Written by Jessica Espinoza
Megaphone Staff Writer
As one of the fifteen or so students fortunate to attend Friday Night Live’s salsa dancing lessons, I can, with a completely straight face, describe it as an eye-opening experience. Salsa is a dance which takes its roots in Caribbean rhythms, especially those of Cuba and Puerto Rico. The actual word “salsa” is Spanish for “sauce”, which conjures up images of electrifying dancers in straw sun-hats. However, the roots of salsa are not, as some might believe, provocative. On the contrary, it is very much a social gathering. Dances are usually performed in pairs or large group. It is only rarely performed as a solo art. The name “salsa” also suggests a mixture of flavors, because of its Afro-Caribbean origin. Of course, no one was thinking about any of this when, at 10:30 on Friday January 18 i n the Cove, several unsuspecting dancers were assembled under the instruction of Ricardo Moncada. We were thinking, “We are going to make complete and utter fools of ourselves.”
Only a few in our number had actually taken salsa lessons before, and I for one was just the slightest bit apprehensive. As some readers may know, I more not the world’s gift to the art of modern dance. I am not even the consolation prize, so it is understandable that there may have been some nervous energy flying around.
Moncada began to call the steps, starting with the most basic, a sidestep from the left to the right. Simple, you say. It may very well have been simple to the average human being, but I assure you this reporter found a way to do it wrong. To add to the quickly-developing chaos, Moncada began to add turns and rocking motions, compounding our uniform look of complete confusion. It is impossible to think about turning to the right, and still remember to do counts of four and rock back and forth.

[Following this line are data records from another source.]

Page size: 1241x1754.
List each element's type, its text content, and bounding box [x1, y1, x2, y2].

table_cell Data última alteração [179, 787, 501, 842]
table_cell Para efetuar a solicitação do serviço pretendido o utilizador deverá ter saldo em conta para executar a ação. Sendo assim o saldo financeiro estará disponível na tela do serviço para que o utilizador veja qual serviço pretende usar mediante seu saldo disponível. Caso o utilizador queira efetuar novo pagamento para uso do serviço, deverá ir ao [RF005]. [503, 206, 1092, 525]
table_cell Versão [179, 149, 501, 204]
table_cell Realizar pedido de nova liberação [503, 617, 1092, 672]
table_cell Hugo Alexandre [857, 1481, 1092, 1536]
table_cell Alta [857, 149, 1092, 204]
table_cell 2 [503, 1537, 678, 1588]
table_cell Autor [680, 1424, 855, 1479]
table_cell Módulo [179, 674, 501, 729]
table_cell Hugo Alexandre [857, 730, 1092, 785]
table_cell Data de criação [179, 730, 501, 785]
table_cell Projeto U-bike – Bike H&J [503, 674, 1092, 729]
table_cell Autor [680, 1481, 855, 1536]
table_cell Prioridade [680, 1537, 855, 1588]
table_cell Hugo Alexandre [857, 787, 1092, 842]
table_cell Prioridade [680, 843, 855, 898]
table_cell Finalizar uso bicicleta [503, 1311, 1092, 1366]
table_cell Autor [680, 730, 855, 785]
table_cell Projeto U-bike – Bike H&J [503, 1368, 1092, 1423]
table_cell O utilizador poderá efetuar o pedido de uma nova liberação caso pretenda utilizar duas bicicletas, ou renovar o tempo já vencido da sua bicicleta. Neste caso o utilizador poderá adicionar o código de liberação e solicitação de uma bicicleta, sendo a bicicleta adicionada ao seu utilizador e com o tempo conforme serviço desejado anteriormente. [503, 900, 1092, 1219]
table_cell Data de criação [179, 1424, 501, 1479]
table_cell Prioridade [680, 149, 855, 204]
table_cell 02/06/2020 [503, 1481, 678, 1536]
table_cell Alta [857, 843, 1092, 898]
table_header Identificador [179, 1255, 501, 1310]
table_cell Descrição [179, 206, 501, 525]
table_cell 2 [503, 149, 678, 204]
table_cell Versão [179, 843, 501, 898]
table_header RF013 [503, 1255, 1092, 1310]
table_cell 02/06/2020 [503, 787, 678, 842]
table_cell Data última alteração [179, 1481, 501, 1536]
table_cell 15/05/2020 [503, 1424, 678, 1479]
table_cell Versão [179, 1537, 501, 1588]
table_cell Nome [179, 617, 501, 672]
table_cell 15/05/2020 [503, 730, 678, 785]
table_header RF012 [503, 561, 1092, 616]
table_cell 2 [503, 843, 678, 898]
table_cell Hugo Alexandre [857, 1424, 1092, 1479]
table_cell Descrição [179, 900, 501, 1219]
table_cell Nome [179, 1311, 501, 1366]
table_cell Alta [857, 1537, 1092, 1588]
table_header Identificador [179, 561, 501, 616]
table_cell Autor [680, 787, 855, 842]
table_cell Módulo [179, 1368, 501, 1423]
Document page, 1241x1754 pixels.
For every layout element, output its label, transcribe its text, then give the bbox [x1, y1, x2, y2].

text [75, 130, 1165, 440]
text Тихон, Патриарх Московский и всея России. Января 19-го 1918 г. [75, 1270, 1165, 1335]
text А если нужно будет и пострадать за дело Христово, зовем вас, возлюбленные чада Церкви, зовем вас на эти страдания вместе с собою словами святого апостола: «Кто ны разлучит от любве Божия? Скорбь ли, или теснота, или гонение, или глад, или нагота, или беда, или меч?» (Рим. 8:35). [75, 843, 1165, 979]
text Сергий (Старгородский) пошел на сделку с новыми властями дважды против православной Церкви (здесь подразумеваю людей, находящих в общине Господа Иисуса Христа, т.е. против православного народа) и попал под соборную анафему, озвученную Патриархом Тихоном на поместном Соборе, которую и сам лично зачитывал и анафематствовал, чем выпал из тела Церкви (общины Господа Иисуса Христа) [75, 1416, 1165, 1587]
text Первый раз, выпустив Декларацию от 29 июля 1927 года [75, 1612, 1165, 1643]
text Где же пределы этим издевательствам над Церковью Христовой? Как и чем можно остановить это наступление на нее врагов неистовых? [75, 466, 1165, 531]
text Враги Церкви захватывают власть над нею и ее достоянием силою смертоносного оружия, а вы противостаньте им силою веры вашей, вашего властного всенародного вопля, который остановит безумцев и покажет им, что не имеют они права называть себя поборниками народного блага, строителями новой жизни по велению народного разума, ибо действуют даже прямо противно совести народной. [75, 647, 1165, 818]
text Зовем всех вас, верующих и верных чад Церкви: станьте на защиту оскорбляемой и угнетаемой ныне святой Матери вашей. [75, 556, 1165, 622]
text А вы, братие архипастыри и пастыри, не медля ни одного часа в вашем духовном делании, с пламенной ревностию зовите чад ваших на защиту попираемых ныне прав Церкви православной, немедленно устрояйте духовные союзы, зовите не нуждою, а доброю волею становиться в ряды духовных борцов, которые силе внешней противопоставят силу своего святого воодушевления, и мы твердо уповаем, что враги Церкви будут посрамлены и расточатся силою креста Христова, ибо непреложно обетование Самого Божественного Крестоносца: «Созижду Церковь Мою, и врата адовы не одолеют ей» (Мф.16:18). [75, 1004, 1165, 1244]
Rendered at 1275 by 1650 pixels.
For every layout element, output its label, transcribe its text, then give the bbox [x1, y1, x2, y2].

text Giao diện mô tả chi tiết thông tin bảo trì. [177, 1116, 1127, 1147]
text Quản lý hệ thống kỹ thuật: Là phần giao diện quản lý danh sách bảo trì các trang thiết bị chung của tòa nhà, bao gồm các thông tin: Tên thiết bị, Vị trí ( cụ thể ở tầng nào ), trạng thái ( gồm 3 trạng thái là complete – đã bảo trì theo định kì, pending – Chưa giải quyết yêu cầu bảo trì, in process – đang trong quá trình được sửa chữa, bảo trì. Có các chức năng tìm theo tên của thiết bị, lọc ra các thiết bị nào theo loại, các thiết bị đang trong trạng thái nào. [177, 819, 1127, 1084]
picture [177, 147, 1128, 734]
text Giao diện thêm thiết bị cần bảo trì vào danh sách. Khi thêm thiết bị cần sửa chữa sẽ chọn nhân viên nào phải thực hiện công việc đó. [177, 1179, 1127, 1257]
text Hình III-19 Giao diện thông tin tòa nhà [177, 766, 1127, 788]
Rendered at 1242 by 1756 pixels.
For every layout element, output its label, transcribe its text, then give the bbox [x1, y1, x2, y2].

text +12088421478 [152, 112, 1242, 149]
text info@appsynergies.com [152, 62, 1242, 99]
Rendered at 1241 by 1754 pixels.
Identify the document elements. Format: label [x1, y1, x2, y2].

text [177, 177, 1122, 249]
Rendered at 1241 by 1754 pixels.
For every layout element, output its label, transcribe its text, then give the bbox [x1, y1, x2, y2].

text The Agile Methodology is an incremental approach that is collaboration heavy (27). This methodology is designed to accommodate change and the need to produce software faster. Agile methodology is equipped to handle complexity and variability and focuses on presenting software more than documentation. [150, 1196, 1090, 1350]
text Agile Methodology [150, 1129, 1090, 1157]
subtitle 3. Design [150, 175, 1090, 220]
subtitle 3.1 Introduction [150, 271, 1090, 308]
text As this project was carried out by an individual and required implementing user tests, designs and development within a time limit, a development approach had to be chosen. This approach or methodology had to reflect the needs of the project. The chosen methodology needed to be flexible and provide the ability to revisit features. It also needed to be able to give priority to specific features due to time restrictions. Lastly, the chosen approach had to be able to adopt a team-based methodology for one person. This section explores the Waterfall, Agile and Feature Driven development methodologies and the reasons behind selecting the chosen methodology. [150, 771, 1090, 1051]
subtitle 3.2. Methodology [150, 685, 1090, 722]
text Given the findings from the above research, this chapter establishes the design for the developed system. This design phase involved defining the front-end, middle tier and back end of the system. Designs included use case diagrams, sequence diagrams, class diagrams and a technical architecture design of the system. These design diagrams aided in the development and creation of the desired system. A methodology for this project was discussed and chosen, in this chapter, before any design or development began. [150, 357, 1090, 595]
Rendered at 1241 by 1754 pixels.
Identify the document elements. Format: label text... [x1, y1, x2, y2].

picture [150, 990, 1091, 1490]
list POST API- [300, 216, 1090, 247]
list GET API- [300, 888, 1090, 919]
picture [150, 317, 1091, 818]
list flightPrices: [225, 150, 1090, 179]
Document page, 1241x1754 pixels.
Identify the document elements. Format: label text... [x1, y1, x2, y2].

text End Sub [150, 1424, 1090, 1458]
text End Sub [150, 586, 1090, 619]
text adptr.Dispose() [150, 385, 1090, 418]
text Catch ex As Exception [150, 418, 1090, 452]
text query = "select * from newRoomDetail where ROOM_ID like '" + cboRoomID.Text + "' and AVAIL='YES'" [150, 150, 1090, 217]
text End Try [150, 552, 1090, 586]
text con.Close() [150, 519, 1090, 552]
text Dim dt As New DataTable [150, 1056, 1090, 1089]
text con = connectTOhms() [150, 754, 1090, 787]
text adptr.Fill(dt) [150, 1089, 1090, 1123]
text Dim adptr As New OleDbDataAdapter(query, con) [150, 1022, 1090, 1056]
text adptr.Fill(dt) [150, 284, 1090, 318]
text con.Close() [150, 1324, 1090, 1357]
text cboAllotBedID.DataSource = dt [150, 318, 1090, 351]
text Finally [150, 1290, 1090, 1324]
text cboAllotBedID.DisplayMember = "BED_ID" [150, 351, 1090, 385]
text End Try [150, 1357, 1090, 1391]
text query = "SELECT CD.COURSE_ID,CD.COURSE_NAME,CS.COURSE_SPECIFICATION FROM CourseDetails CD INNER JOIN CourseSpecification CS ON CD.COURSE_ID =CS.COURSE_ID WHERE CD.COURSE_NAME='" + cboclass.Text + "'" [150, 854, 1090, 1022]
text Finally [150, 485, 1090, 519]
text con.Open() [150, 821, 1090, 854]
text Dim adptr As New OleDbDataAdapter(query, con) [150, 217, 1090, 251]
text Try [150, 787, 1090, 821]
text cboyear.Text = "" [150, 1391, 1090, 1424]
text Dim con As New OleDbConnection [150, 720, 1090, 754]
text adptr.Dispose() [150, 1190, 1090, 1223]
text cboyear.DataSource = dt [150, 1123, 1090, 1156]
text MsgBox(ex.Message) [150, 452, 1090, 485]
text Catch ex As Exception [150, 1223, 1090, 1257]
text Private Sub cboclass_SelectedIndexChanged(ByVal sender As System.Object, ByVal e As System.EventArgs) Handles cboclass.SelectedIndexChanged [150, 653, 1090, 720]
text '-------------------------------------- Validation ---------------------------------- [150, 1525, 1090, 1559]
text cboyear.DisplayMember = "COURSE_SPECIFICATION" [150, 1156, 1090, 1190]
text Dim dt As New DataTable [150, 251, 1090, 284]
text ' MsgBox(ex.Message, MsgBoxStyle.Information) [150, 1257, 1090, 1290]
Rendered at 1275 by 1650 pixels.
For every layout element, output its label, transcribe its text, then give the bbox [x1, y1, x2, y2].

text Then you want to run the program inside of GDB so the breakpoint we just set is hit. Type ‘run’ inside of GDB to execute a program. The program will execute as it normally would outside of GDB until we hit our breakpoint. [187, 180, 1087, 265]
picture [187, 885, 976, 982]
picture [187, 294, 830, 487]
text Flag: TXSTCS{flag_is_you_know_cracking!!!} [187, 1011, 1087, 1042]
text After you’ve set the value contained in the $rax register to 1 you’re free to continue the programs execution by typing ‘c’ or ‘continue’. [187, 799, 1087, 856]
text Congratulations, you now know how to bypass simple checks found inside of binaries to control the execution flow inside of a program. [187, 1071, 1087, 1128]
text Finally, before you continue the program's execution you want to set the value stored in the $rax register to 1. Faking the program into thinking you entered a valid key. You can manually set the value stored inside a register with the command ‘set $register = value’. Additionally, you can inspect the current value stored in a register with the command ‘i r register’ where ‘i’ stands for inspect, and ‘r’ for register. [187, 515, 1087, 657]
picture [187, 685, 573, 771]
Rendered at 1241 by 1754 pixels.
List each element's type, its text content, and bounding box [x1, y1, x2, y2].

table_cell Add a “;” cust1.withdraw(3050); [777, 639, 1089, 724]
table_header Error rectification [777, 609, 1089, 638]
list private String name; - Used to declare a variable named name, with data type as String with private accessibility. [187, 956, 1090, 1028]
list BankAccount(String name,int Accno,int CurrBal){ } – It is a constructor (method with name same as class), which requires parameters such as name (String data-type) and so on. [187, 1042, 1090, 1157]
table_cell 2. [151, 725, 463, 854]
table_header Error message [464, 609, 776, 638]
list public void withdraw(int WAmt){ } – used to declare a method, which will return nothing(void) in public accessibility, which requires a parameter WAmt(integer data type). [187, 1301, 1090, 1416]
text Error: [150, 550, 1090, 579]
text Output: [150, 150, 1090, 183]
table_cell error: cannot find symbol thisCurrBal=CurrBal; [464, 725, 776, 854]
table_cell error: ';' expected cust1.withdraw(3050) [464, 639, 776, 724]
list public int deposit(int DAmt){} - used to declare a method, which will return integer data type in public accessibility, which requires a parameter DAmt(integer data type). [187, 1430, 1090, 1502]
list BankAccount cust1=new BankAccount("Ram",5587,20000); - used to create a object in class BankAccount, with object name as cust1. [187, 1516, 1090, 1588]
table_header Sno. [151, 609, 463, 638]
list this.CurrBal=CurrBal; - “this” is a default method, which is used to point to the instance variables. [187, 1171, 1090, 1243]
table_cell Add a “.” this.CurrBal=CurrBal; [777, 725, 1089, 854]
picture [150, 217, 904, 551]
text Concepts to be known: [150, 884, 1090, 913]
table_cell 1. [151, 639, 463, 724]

Such things defy the laws of physics.
Needless to say, Cove patrons found us riotously funny, and laughed hysterically.
“Who cares?” junior Natalie Sanders said, voicing the sentiment of the evening, “we’re here to enjoy ourselves.” Agreeing with Sanders, Moncada turned his microphone to the spectators and said, “Stop laughing. Get out here on the floor.”
We were then allowed to make up our own dances. Others were managing very well by now, embracing the central aspect of salsa, which is improvisation. They rocked and swayed and stepped quite their own free will. My improvisational skills were limiting to turning around in circles repeatedly, thus embracing the central aspect of visually-impaired dancers everywhere, which is buffoonery.
As we began to learn to dance with partners, the complications went from farcical to sitcom-worthy, as Your Humble Reporter proceeded to tread on the feet of every person she danced with, punctuating each measure with a flood of apology. Luckily, because salsa is more about gathering with friends than about getting the correct steps exactly right, nobody seemed to mind very much.
Everyone appeared to enjoy the event, judging from the laughter emanating from my fellow dancers. Most expressed the wish that SU host more dance events, which will definitely be an asset to the Friday Night Live presentations. Not only is it an opportunity to learn a new skill and possibly discover a hidden talent, but a chance to explore diverse cultures.
There is even talk of “inclusive” dance programs for people who are unable to dance in the traditional way. Either way, the salsa night was a big success for Friday Night Live and future dance programs are eagerly anticipated.